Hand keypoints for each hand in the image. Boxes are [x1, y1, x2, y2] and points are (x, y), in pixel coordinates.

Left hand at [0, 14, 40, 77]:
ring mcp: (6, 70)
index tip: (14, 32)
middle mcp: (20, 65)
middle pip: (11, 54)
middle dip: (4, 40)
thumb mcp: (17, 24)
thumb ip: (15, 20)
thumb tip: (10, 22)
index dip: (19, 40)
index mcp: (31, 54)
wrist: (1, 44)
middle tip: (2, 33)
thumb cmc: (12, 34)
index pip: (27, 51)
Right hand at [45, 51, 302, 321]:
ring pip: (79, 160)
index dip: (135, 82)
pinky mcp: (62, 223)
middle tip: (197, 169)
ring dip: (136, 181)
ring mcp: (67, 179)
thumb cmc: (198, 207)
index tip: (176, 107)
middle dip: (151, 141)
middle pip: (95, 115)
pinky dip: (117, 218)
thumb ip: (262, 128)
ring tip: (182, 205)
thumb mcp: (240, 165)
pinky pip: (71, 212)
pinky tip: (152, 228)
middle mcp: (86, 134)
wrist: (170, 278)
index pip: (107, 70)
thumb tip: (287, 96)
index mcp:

* TASK TO CARRY OUT: The lines beginning with the one that holds "thumb cmc: (198, 207)" and ending with the last line of the data above are to be reproduced exactly, and nothing else.

* ANSWER SPACE:
thumb cmc: (198, 207)
index tip: (176, 107)
middle dip: (151, 141)
middle pip: (95, 115)
pinky dip: (117, 218)
thumb ip: (262, 128)
ring tip: (182, 205)
thumb mcp: (240, 165)
pinky pip: (71, 212)
pinky tip: (152, 228)
middle mcp: (86, 134)
wrist: (170, 278)
index pip: (107, 70)
thumb tip: (287, 96)
index mcp:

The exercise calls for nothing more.